1. Field of the Invention
The present invention relates to a computer system using a virtual memory space, and more particularly to address translation of a virtual memory system.
2. Description of the Related Art
In a computer system using a virtual memory space, a user specifies an address of a memory using a virtual address of a virtual memory space. To access a real memory device such as a main storage, it is necessary to translate the virtual address into the real address of a real memory space. The term "real memory space" used throughout this specification includes those which can be considered as a real memory space on an operating system, e.g., a logical address space on a virtual machine.
Address translation is performed using a translation table indicating the relationship between virtual addresses and real addresses. Generally, a memory space is first divided into segments, and each segment is divided further into pages. Address translation is performed in accordance with a segment-page arrangement, using a segment table and a page table. Address translation is usually made simple by using the same lower bits both for the virtual and the real addresses.

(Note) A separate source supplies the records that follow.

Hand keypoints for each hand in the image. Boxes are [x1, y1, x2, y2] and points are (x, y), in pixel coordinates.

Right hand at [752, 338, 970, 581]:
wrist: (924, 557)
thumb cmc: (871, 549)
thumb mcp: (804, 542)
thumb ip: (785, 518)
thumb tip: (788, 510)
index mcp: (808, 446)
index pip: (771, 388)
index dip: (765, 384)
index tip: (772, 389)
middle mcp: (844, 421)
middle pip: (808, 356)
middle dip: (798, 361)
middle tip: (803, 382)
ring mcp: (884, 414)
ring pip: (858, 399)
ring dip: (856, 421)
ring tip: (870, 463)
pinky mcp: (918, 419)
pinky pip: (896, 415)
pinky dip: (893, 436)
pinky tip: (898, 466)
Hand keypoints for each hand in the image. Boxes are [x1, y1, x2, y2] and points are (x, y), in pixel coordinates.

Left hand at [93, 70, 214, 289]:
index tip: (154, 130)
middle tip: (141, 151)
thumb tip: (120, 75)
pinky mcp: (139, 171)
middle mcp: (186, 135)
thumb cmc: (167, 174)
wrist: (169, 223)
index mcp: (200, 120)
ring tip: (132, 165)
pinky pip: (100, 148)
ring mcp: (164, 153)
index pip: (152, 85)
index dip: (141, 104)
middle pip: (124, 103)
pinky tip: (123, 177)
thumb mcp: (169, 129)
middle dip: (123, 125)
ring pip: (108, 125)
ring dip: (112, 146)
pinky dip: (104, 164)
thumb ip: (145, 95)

Each entry of a segment table specifies an address of a page table, and each page table defines a plurality of pages within the specified address space. An entry of a page table can specify an address of a page frame allocated in a main storage. The size of a segment or a page is determined considering effective use of real storage, efficiency of block transfer between an auxiliary storage and a main storage, and the like. In view of the fact that factors to be considered become different depending upon the respective computer system, there is known a system in which the size of a segment is changed for each virtual address space by means of an address translation control register.

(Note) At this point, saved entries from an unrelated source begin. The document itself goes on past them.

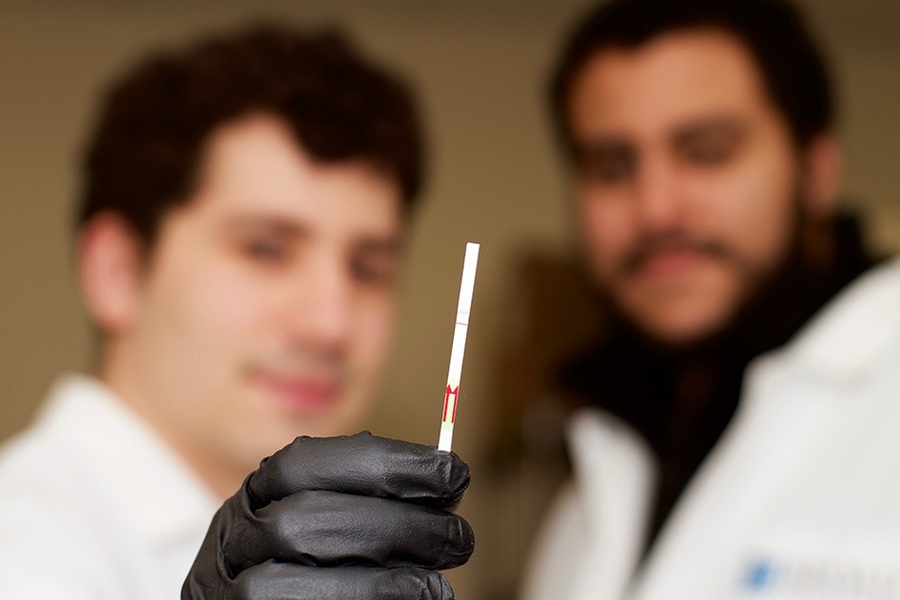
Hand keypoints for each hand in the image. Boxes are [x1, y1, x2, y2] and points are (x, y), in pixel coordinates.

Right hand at [182, 432, 473, 599]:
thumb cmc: (316, 568)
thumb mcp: (328, 519)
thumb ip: (368, 498)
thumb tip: (444, 479)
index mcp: (255, 495)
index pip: (303, 464)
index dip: (383, 463)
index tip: (452, 474)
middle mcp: (232, 540)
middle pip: (302, 521)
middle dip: (394, 524)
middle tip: (458, 537)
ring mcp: (228, 590)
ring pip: (290, 581)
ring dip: (381, 580)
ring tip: (438, 586)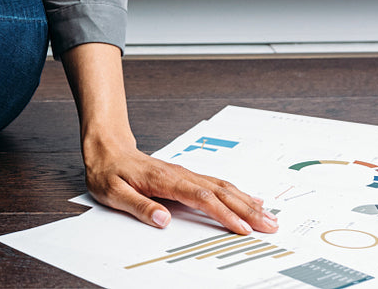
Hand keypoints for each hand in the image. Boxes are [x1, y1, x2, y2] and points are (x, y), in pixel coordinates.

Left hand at [83, 135, 277, 235]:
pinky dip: (238, 194)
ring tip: (268, 217)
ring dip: (247, 202)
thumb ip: (138, 206)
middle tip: (270, 226)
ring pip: (223, 187)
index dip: (224, 214)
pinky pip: (217, 185)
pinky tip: (250, 201)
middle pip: (221, 192)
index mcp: (165, 180)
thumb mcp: (113, 192)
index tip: (241, 229)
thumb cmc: (108, 171)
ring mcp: (185, 174)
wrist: (107, 149)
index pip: (202, 198)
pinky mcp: (186, 176)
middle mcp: (180, 175)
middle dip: (248, 210)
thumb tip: (163, 220)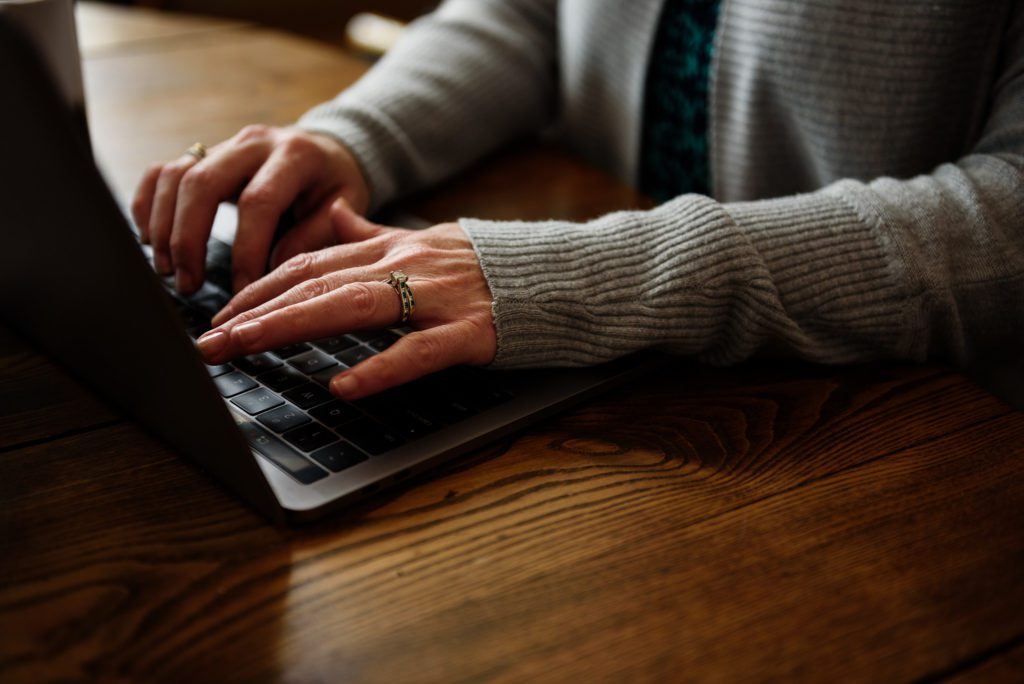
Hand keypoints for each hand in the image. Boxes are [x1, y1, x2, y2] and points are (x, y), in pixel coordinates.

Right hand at [131, 125, 369, 294]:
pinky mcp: (201, 154)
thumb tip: (270, 271)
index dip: (246, 250)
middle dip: (190, 240)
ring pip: (176, 176)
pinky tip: (150, 240)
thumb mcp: (345, 207)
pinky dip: (148, 205)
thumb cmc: (334, 187)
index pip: (259, 202)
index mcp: (295, 155)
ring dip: (165, 227)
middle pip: (203, 183)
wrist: (327, 153)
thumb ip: (314, 235)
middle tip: (189, 284)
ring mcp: (222, 145)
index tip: (241, 291)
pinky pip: (161, 172)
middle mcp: (253, 143)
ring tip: (169, 271)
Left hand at [195, 201, 496, 398]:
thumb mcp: (424, 241)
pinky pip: (417, 352)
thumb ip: (370, 233)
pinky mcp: (468, 332)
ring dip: (291, 326)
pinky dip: (378, 369)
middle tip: (208, 341)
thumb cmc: (486, 268)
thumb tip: (326, 215)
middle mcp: (406, 264)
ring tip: (245, 348)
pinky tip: (343, 387)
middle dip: (255, 311)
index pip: (309, 262)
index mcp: (392, 247)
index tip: (220, 314)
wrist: (556, 276)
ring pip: (351, 306)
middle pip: (316, 282)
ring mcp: (437, 297)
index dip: (259, 287)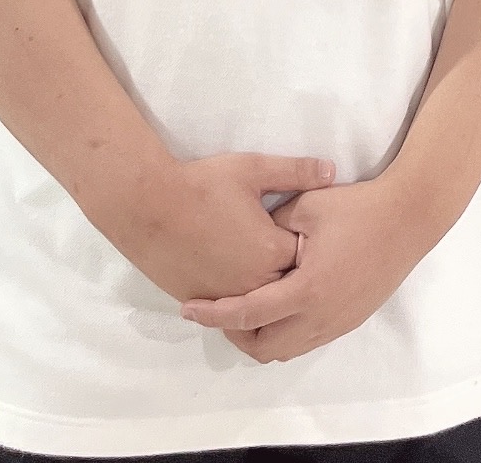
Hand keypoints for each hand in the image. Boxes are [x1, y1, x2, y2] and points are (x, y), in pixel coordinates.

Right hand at [115, 151, 336, 306]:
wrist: (149, 207)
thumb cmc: (203, 185)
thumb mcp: (253, 169)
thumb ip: (295, 172)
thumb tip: (332, 172)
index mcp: (271, 252)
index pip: (307, 255)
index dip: (309, 241)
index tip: (312, 228)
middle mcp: (253, 283)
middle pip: (287, 284)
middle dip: (293, 271)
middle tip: (292, 250)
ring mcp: (226, 297)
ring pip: (259, 302)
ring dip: (267, 290)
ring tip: (268, 270)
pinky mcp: (202, 302)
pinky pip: (231, 310)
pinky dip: (240, 300)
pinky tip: (242, 281)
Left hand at [178, 173, 433, 363]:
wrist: (409, 218)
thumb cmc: (358, 208)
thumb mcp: (308, 206)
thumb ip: (273, 226)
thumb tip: (248, 240)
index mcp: (306, 288)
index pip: (248, 313)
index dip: (214, 313)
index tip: (189, 307)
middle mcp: (319, 316)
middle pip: (262, 347)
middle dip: (234, 334)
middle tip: (219, 308)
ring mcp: (336, 322)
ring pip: (285, 350)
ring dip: (259, 337)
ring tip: (245, 309)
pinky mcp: (348, 321)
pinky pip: (305, 342)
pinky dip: (284, 333)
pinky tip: (278, 306)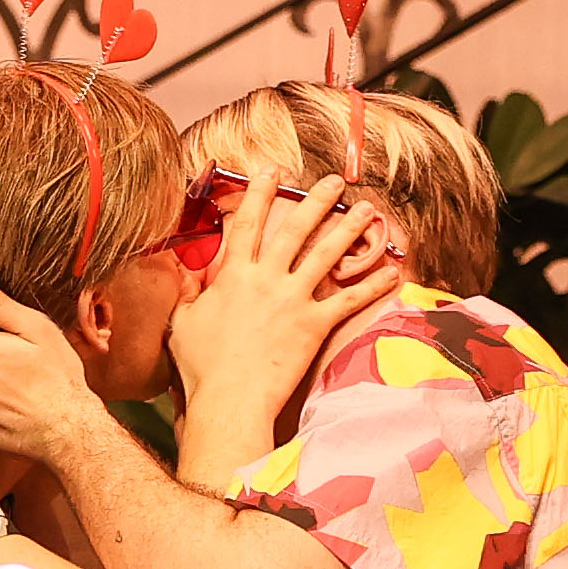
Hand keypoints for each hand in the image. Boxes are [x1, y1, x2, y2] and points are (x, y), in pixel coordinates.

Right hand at [166, 175, 402, 431]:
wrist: (229, 398)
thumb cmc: (200, 365)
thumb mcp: (181, 321)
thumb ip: (185, 291)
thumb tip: (175, 268)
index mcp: (233, 275)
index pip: (247, 224)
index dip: (259, 194)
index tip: (271, 170)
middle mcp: (266, 280)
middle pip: (295, 230)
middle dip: (315, 200)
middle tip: (334, 180)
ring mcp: (293, 300)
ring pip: (326, 255)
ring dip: (349, 229)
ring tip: (369, 209)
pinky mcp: (314, 325)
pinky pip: (348, 300)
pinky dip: (371, 286)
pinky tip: (392, 271)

In a system having a large memory capacity (2 giga bytes) whose virtual addresses are represented by 31 bits, the size of the address area associated with an address translation table becomes large. Here, the term "giga byte" represents 1024 mega bytes in strict meaning. Similarly, "kilo bytes" represents 1024 bytes and "mega byte" represents 1024 kilo bytes. If a segment having 64 kilo bytes is employed so as to use a memory in finer units, the number of entries of the segment table becomes 32,768. If a segment having one mega byte is employed so as to make the size of the segment table small, the memory must be used in units of one mega byte although the number of entries is reduced to 2048. For instance, when 3.1 mega bytes are to be used, a memory space of 4 mega bytes must be occupied. JP-A-58-189892 has proposed that the system common portion and the user dedicated portion are freely allocated on an address space in units of segments. However, the loss of virtual memory size at a segment division point has not been considered.